A trip to Mankayan, a mining town in the mountains of the Philippines
By Meeka Otway
Our time in the Philippines has been very intense. We have been here less than two weeks and we have already visited communities in Mankayan, Cordillera and participated in the 3-day International Peoples Conference on Mining in the Philippines.
On the first day of our trip to Mankayan we stayed at a hotel in Baguio, met with some of the indigenous people there and learned about the state of the area and what to expect. After the meeting we spent some time at the tailings pond. The lake was pretty much ruined by pollution from the mining. Actually a lot of the landscape was also affected.
We went to a nearby community to meet with a family and local organizers. We stayed the whole day. We had a break from the meeting in the middle of the day because the rain was so heavy that the translators could not be heard. We had 3 people translating into English, Tagalog and Spanish. During our break we had a meal. Some of the people were pretty amazed that the men were cooking. They were not used to seeing men doing housework. When this was brought up the locals explained that the husband and the wife share responsibilities equally regardless of whether it’s with children, housework or farming … whatever needs to be done.
While at this meeting we learned that there are a lot of health problems due to the environment being impacted. Before mining, the community had always swum in the lake, but with the tailings they can no longer swim safely. When they do swim they end up with terrible rashes on their bodies and if they accidentally swallow some water they may develop respiratory problems as well. The health problems that were mentioned were rashes, respiratory issues and a lot of women having miscarriages. Many of the livestock that drank from the area have died and the vegetation is severely impacted too.

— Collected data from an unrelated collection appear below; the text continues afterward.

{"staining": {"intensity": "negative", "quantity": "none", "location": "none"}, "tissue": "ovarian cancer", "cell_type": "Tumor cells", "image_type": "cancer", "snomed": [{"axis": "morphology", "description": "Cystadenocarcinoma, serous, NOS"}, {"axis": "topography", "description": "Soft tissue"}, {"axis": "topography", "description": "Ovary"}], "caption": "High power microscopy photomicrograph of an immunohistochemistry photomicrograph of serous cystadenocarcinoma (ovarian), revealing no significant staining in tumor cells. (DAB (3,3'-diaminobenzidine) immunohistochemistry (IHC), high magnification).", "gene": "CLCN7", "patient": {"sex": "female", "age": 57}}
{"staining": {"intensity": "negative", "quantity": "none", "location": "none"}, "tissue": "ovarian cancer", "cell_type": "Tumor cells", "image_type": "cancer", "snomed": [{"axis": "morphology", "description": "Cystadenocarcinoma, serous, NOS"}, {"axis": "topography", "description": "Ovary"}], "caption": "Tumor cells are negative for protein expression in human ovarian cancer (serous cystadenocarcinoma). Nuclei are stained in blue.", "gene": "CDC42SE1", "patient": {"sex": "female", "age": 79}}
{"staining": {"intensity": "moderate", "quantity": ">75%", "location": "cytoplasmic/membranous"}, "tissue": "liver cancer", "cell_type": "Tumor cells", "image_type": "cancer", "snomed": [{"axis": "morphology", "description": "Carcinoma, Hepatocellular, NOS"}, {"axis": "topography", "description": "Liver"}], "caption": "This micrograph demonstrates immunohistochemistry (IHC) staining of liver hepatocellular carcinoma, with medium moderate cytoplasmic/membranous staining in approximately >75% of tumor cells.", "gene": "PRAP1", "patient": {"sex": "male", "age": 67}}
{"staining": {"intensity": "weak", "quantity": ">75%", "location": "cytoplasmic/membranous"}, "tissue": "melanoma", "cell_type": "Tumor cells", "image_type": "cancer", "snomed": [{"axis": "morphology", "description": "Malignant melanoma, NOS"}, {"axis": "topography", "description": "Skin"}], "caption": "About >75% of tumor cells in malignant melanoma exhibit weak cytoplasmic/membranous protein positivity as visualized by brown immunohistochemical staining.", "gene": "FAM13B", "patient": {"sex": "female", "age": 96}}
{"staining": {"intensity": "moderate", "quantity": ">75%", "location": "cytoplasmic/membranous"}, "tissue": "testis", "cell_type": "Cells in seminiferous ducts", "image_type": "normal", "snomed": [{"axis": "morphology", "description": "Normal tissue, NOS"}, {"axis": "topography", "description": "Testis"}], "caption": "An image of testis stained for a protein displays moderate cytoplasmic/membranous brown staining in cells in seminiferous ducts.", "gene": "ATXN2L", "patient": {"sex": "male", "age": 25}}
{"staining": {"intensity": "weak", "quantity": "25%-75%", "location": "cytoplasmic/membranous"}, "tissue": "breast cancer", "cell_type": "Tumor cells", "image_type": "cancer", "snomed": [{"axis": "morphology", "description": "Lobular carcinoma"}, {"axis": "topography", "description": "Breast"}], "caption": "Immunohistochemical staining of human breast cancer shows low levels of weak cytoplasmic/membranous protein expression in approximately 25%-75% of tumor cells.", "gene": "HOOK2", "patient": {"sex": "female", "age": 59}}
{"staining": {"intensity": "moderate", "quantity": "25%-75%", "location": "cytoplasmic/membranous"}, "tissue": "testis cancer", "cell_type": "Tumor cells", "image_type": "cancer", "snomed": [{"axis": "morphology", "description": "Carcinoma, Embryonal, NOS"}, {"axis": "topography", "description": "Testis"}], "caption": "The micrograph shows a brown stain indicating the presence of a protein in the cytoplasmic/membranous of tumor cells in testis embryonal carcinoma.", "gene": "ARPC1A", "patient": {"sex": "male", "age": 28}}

After a lot of our questions were answered, I asked if the local government was helping at all. Unfortunately they said no and so I asked again to see if anyone is helping them at all. One of them smiled and talked about international solidarity. We were fed very well that day and ate some fruit that came directly from one of the trees. On our way back there were some landslides. The roads are being expanded all around without putting proper structures so they will be even more unstable than to begin with.
That night when we got back to our house we ate dinner and pretty much went to bed right away. The next day we had a little bit of a breathing room due to the arrival of a journalist. We had enough time to leisurely eat breakfast and shower before our travels back Manilla for the conference.